Avevamo anche impostato il decennio 2020-2030 con un Dossier programmatico di apertura sulla “sinodalità missionaria”, quello pubblicato nel gennaio 2020, esattamente un anno fa. Stavamo quindi ragionando sulle prospettive del Sinodo sia a breve che a medio termine. Il tutto ci portava a sognare la Chiesa in cammino con i giovani verso le periferie del mondo. Direi che, dai tetti in giù, le cose stavano andando bene per la pastorale giovanile. Certo, il cammino non sarebbe stato facile, infatti il Dossier di apertura aveva come sottotitolo parole assai impegnative: “Cammini di conversione spirituali, formativi e pastorali”.

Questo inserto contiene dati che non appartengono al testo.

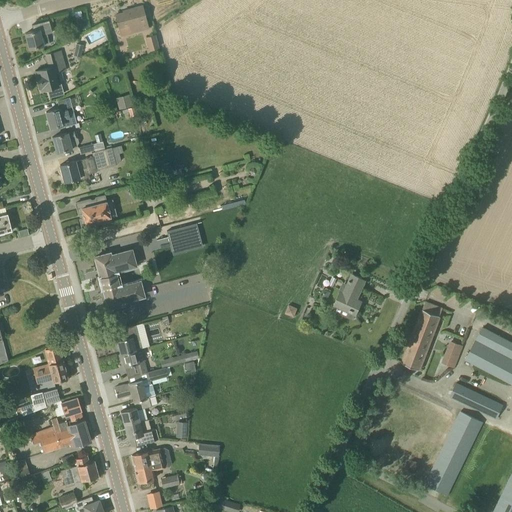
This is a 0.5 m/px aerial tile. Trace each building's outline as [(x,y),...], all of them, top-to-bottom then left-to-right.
[(148,28),(142,6),(132,8),(133,11),(130,12),(129,9),(123,11),(123,13),(115,15),(119,28),(121,35),(148,28)] [(29,49),(43,45),(49,44),(47,34),(52,33),(49,20),(37,23),(39,30),(25,33),(29,49)] [(87,21),(80,23),(81,30),(89,28),(87,21)] [(149,49),(159,47),(155,33),(145,36),(149,49)] [(83,45),(76,43),(73,57),(80,59),(83,45)] [(58,85),(55,73),(67,70),(61,50),(46,54),(46,55),(43,58),(49,66),(49,67),(35,71),(39,87),(41,87),(42,90),(47,88),(50,97),(64,93),(61,84),(58,85)] [(116,97),(119,108),(132,105),(129,94),(116,97)] [(73,109),(69,97),(58,101),(60,108),(46,112),(48,120),(47,120),(49,125),(50,127),(64,124),(64,123),(70,122),(70,120),(76,119),(73,109)] [(130,117),(137,115),(134,107),(128,109),(130,117)] [(75,137),(74,131),(67,133),(52,137),(56,152),(71,148),(76,147),(79,142),(77,138),(75,137)] [(80,154),(95,150),(93,143),(79,147),(80,154)] [(121,161),(118,146),(112,148),(111,147),(91,152),(92,156),(83,159),(75,161),(60,165),(64,182),(79,178),(79,176),(87,174),(97,171),(97,169),(116,165),(119,161),(121,161)] [(148,166),(141,167),(143,175),(150,173),(148,166)] [(80,219),(82,230),(97,226),(97,224),(102,223),(102,224),(112,222),(105,196),(95,198),(96,199),(91,200),(90,199),(75,203),(78,215),(81,214),(83,214),(84,217),(82,218),(80,219)] [(3,208),(1,201),(0,201),(0,233),(12,231),(7,213),(6,213),(5,207),(3,208)] [(135,265),(131,250),(110,256),(109,253),(95,257),(108,308),(123,304),(122,301),(143,296),(139,281),(122,286),(117,269),(135,265)] [(129,268),(132,280),(142,278),(139,266),(129,268)] [(358,296),(365,280),(352,274),(343,294),(340,292),(334,305),(335,306),(332,311),(353,320),(355,315),(356,315),(362,302),(355,299),(356,295),(358,296)] [(325,289),(322,296),(328,299),(331,292),(325,289)] [(440,316),(443,309),(425,302),(402,363),(421,370),(441,317),(440,316)] [(289,305),(285,314),(294,317),(298,308),(289,305)] [(167,316),(160,318),(161,322),(164,322),(165,325),(169,324),(167,316)] [(143,322),(136,324),(142,347),(149,345),(143,322)] [(121,354),(142,348),(135,325),(115,330),(118,340),(117,341),(121,354)] [(511,341),(483,327),(466,360),(511,385),(511,384),(511,341)] [(455,368),(463,346),(450,341),(441,363),(455,368)] [(67,378),(58,346),(51,348),(51,347),(49,348),(49,349),(45,350),(49,364),(33,368),(37,383),(53,379),(54,381),(67,378)] [(148,372),(142,348),(121,354),(124,367),(138,363),(140,374),(148,372)] [(183,354),(185,362),(193,360),(199,358),(197,351),(191,352),(183,354)] [(196,371),(194,361),(184,363),(185,370),(189,369),(191,370),(191,372),(196,371)] [(150,381),(168,376),(165,367),(148,372),(150,381)] [(143,386),(141,380),(128,383),(129,384),(125,385),(125,384),(114,387),(117,398),(118,397),(117,397),(131,393),(133,402),(134,402),(146,398),(146,397),(154,395),(155,394),(152,384),(143,386)] [(497,419),(503,405),(457,383),(450,397),(497,419)] [(23,415),(34,411),(60,400),(57,389),(31,396),(33,402),(20,407),(23,415)] [(155,396),(149,398),(151,405),(157,404),(155,396)] [(185,397),(175,399),(178,409),(187,407),(185,397)] [(83,420),(80,410),(81,410),(77,398),(61,402),(66,415),(68,421),(67,421),(68,426),(84,420),(83,420)] [(151,406),(151,405),(149,398),(146,398),(134,402),(133,402),(135,407),(121,411),(124,425),(147,419),(144,408),(151,406)] [(25,421),(37,417),(34,411),(23,415),(25,421)] [(447,495),(451,486),(482,422),(461,412),(425,485),(447,495)] [(147,419),(124,425),(128,439),(130,438),(132,446),(158,439),(156,428),(151,430),(148,419),(147,419)] [(90,440),(84,420),(68,426),(67,421),(59,424),(54,426),(54,427),(30,434),(33,443),(39,441),(43,452),(71,444),(72,446),(75,445),(90,440)] [(7,422),(0,424),(0,427),(2,435),(10,432),(7,422)] [(507,457),(511,445),(511,435),(491,426),(463,491),(478,498),(498,452),(507,457)] [(218,456),(219,445),(199,443),(198,454),(215,456),(218,456)] [(159,448),(131,455),(134,468),(151,464),(156,463),(160,463),(163,463),(159,448)] [(73,454),(65,457),(62,458),(63,463),(74,459),(73,454)] [(89,462),(87,456),(75,459),(77,465),(69,468),(61,470),(65,487),(75,484),(74,482),(81,480),(98,476),(96,468),(96,465),(94,463),(94,461),(89,462)] [(153,471),(161,469),(160,463),(156,463),(151,464),(134,468),(138,482),(155,478),(153,471)] [(17,481),(21,479),(30,476),(28,468),(18,471),(14,472),(17,481)] [(210,473),(202,474),(203,482),(211,480),(210,473)] [(511,511),(511,473),(493,511),(511,511)] [(178,476),(177,475),(161,479),(163,488),(179,484),(178,476)] [(59,508),(65,506),(72,503),(76,502),(77,501),(73,491),(58,497),(60,503),(58,505),(59,508)] [(93,501),(91,496),(77,501),(76,502),(79,511),(103,511),(102,508),(103,507),(104,506),(102,501),(101,501),(99,501),(99,499),(93,501)] [(160,498),(147,501),(149,509),(162,506),(160,498)] [(231,511),(237,511),(240,504),(223,499),(220,509),(231,511)]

E poi è arrivato l’evento della pandemia. Perché di “evento” nel significato teologale del termine si tratta. Nel senso di qualcosa che nessuno di noi ha pensato, né programmato, né pianificato. Un’esperienza del tutto imprevista nel nostro contesto globalizzato. Possiamo dire che proprio partendo da qui abbiamo fatto diverse esperienze in un certo senso “nuove”: da una parte molta solitudine e sofferenza, e siamo venuti a contatto ravvicinato con la realtà della morte; dall’altra altrettanta solidarietà e condivisione, perché ci siamo sentiti partecipi di un destino comune. Non sappiamo se ciò che sta accadendo nel suo insieme ci migliorerà o ci peggiorerà, certamente non potrà lasciarci indifferenti. Ogni nuova dinamica di vita sfida la nostra libertà e ci chiede di schierarci e di riposizionarci.
Nemmeno lo avremmo immaginato, questo evento davvero “apocalittico”, cioè – nel suo senso genuino – rivelativo. Chi l’avrebbe mai detto che questo sarebbe stato per noi il tempo dell’apertura del “quarto sigillo” da parte dell’agnello immolato fin dalla fondazione del mondo:

Quando l’Agnello aprì il quarto sigillo, udii la voce del quarto essere vivente che diceva: “Vieni”. E vidi: ecco, un cavallo verdastro. Colui che lo cavalcava si chiamava Morte e gli inferi lo seguivano. Fu dato loro potere sopra un quarto della terra, per sterminare con la spada, con la fame, con la peste e con le fiere della terra (Ap 6,7-8).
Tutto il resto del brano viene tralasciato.